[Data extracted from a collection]
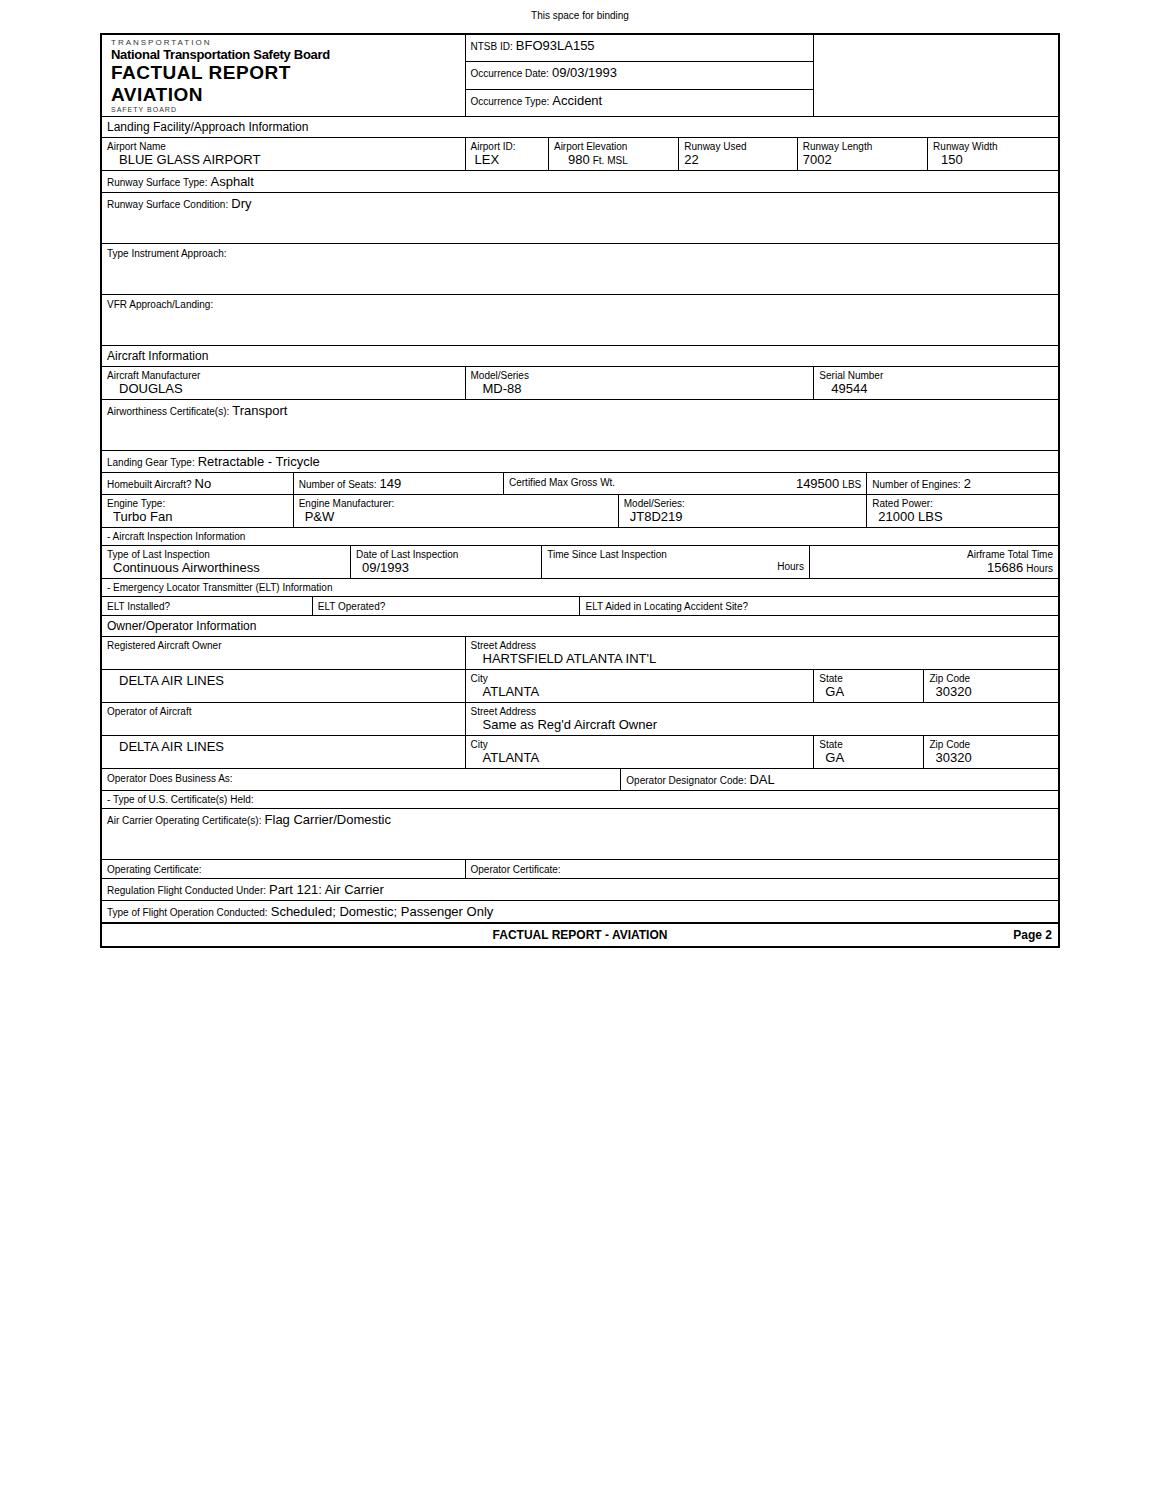This space for binding
| TRANSPORTATION National Transportation Safety Board FACTUAL REPORT AVIATION SAFETY BOARD | NTSB ID: BFO93LA155 | |
| Occurrence Date: 09/03/1993 |
| Occurrence Type: Accident |
| Landing Facility/Approach Information |
| Airport Name BLUE GLASS AIRPORT | / Airport ID: LEX / Airport Elevation 980 Ft. MSL / Runway Used 22 / Runway Length 7002 / Runway Width 150 / |
| Runway Surface Type: Asphalt |
| Runway Surface Condition: Dry |
| Type Instrument Approach: |
| VFR Approach/Landing: |
| Aircraft Information |
| Aircraft Manufacturer DOUGLAS | Model/Series MD-88 | Serial Number 49544 |
| Airworthiness Certificate(s): Transport |
| Landing Gear Type: Retractable - Tricycle |
| / Homebuilt Aircraft? No / Number of Seats: 149 / Certified Max Gross Wt. / 149500 LBS / Number of Engines: 2 / |
| / Engine Type: Turbo Fan / Engine Manufacturer: P&W / Model/Series: JT8D219 / Rated Power: 21000 LBS / |
| - Aircraft Inspection Information |
| / Type of Last Inspection Continuous Airworthiness / Date of Last Inspection 09/1993 / Time Since Last Inspection Hours / Airframe Total Time 15686 Hours / |
| - Emergency Locator Transmitter (ELT) Information |
| / ELT Installed? / ELT Operated? / ELT Aided in Locating Accident Site? / |
| Owner/Operator Information |
| Registered Aircraft Owner | Street Address HARTSFIELD ATLANTA INT'L |
| DELTA AIR LINES | / City ATLANTA / | / State GA / Zip Code 30320 / |
| Operator of Aircraft | Street Address Same as Reg'd Aircraft Owner |
| DELTA AIR LINES | / City ATLANTA / | / State GA / Zip Code 30320 / |
| Operator Does Business As: | Operator Designator Code: DAL |
| - Type of U.S. Certificate(s) Held: |
| Air Carrier Operating Certificate(s): Flag Carrier/Domestic |
| Operating Certificate: | Operator Certificate: |
| Regulation Flight Conducted Under: Part 121: Air Carrier |
| Type of Flight Operation Conducted: Scheduled; Domestic; Passenger Only |
| FACTUAL REPORT - AVIATION Page 2 |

▸ Assignment
Print the entries above word for word, without pictures.

▸ Exercise output
This space for binding
| TRANSPORTATION National Transportation Safety Board FACTUAL REPORT AVIATION SAFETY BOARD | NTSB ID: BFO93LA155 | |
| Occurrence Date: 09/03/1993 |
| Occurrence Type: Accident |
| Landing Facility/Approach Information |
| Airport Name BLUE GLASS AIRPORT | / Airport ID: LEX / Airport Elevation 980 Ft. MSL / Runway Used 22 / Runway Length 7002 / Runway Width 150 / |
| Runway Surface Type: Asphalt |
| Runway Surface Condition: Dry |
| Type Instrument Approach: |
| VFR Approach/Landing: |
| Aircraft Information |
| Aircraft Manufacturer DOUGLAS | Model/Series MD-88 | Serial Number 49544 |
| Airworthiness Certificate(s): Transport |
| Landing Gear Type: Retractable - Tricycle |
| / Homebuilt Aircraft? No / Number of Seats: 149 / Certified Max Gross Wt. / 149500 LBS / Number of Engines: 2 / |
| / Engine Type: Turbo Fan / Engine Manufacturer: P&W / Model/Series: JT8D219 / Rated Power: 21000 LBS / |
| - Aircraft Inspection Information |
| / Type of Last Inspection Continuous Airworthiness / Date of Last Inspection 09/1993 / Time Since Last Inspection Hours / Airframe Total Time 15686 Hours / |
| - Emergency Locator Transmitter (ELT) Information |
| / ELT Installed? / ELT Operated? / ELT Aided in Locating Accident Site? / |
| Owner/Operator Information |
| Registered Aircraft Owner | Street Address HARTSFIELD ATLANTA INT'L |
| DELTA AIR LINES | / City ATLANTA / | / State GA / Zip Code 30320 / |
| Operator of Aircraft | Street Address Same as Reg'd Aircraft Owner |
| DELTA AIR LINES | / City ATLANTA / | / State GA / Zip Code 30320 / |
| Operator Does Business As: | Operator Designator Code: DAL |
| - Type of U.S. Certificate(s) Held: |
| Air Carrier Operating Certificate(s): Flag Carrier/Domestic |
| Operating Certificate: | Operator Certificate: |
| Regulation Flight Conducted Under: Part 121: Air Carrier |
| Type of Flight Operation Conducted: Scheduled; Domestic; Passenger Only |
| FACTUAL REPORT - AVIATION Page 2 |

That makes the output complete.